Prevalence of interbank cards has been spreading in ASEAN. Next up, we have digital banks and applications.
By Joelyn Chan
Although the digital-only bank, Monzo, is only available in the United Kingdom (UK) now, its investment deck hints of overseas expansion. The deck states: “Additional capital will allow us to expand into Europe, the US and Asia”. Monzo has also secured £71 million (US$95.5 million) in its latest funding. In 2017, the bank’s user base increased five times to almost 500,000 users. Slowly but surely, this number will rise with growth in users from its home country and other regions.
The incumbents – Barclays, HSBC, Lloyds Banking Group, and Royal Bank of Scotland (RBS) – have approximately 75% market share in the UK. Their new challengers are fintech firms, such as the UK’s first mobile-only bank Atom, Monzo, Revolut, and Starling Bank. A recent survey by P.A.ID Strategies and Mitek System shows that few traditional banks had made progress towards a 100% digital experience through the mobile channel. The fintech firms are slowly winning over market share. From January 2018, the UK’s open banking project will force its nine largest banks to share their data with licensed startups. This regulation will further develop the retail-banking scene, and steer it ahead of many countries.
The dominant local banks are not going down without a fight
In the face of impending competition from fintech firms, dominant private banks are not going to sit back and watch. Instead, they try to innovate and launch their own platform to keep the hearts of their customers. For instance, Timo is a digital banking platform of National Bank of Vietnam, which offers residents in Vietnam a multitude of services on one platform.

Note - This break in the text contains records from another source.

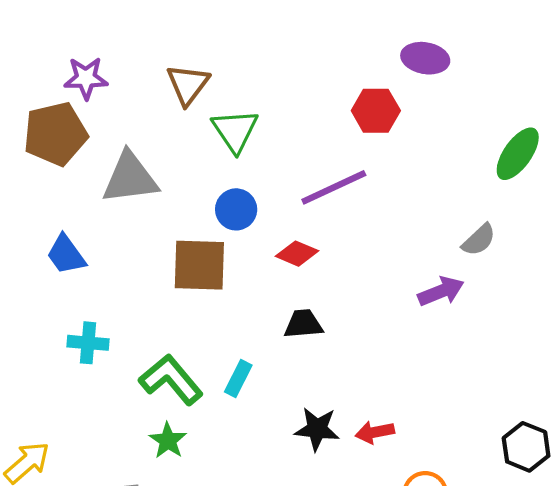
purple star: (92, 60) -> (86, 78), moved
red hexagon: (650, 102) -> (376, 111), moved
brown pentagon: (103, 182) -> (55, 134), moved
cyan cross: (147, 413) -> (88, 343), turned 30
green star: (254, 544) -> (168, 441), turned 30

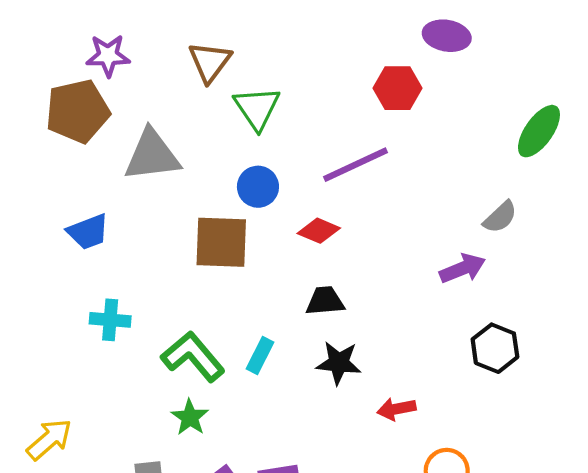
blue trapezoid: (66, 255) -> (88, 232), turned -75
black star: (317, 429) -> (339, 363), moved
black hexagon: (526, 447) -> (495, 348), moved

DBS’ Digibank also prides itself as the digital transformation in banking. In 2016, it was initially launched in India. Subsequently, it was Indonesia. Now, it is expanding to Hong Kong. “With digibank, our intention has always been to be digitally embedded in our customers’ evolving financial lifecycle and offering them a differentiated customer experience,” said Shantanu Sengupta, Head of Consumer Banking in DBS Bank India. As banks build their reputation and digibanks in regional markets, the US or the UK’s mobile-only banks may find it challenging to tap into the rising economies in ASEAN.
The challenger banks need to overcome their own set of struggles first
While the concept of mobile-only banks sounds exciting, it also encompasses a different set of risks, accessibility and security concerns. Monzo and Revolut have reported technical problems in the year 2017. When their payment processing suppliers go down, the banks’ services get disrupted too. With no physical bank outlets for customers to rely on, the digital banks have to get their system up fast. Constant downtime will erode customers’ confidence and receptiveness to subsequent product offerings.
Observing the widespread rise of interbank cards in ASEAN
In ASEAN, the focus is more towards the usage of interbank cards. Initiatives by banks and regulatory changes help to fuel the adoption of interbank cards. Bank Indonesia launched its integrated payment channel – National Payment Gateway (NPG). NPG unites the different payment channels, simplifies the electronic payment process and lower the cost of interbank transactions in Indonesia. The bank’s governor Agus Martowardojo says “currently there were 140 kinds of debit cards in Indonesia and 90 percent bear foreign switching network logos”.
Indonesia’s progress is not an anomaly. The Philippines’ central bank, Bangko Sentral ng Pilipinas (BSP), has also pushed for online interbank transactions. It offers a platform that covers 33 banks and other mobile payment institutions. The rise of interbank cards is apparent even in poor developing countries like Myanmar. Although there were hiccups and installation delays, interbank cards are set to go live in 2018.
People living in Myanmar can perform functions such as interbank money transfers and withdrawals at the ATM (Automated Teller Machine) without going to a bank. All they need is a single ATM card issued by any of the 23 local banks under the Myanmar Payment Union (MPU) network. “If the MPU card system is successful, the MPU will next make efforts to promote mobile interbank remittance services,” said U Mya Than, non-executive director and former chair of MPU. ASEAN nations are not going to stop improving after achieving mini successes in payment milestones.
Some ASEAN countries are looking beyond transfers using national currencies and experimenting with innovative ways of cross-border payments. The crux lies in blockchain technology. For instance, Monetary Authority of Singapore (MAS) initiated Project Ubin to challenge the current processes by using a blockchain-based digital representation of the Singapore Dollar. The project is extending beyond Singapore, evident from a collaboration with Bank of Canada.
All in all, banking in the digital age emphasises a lot on convenience for customers. To win in this era, the winner does not require a network of bank branches. But, it must provide a seamless banking experience. It is only a matter of time before startup banks and digital bank applications reach all corner of the world.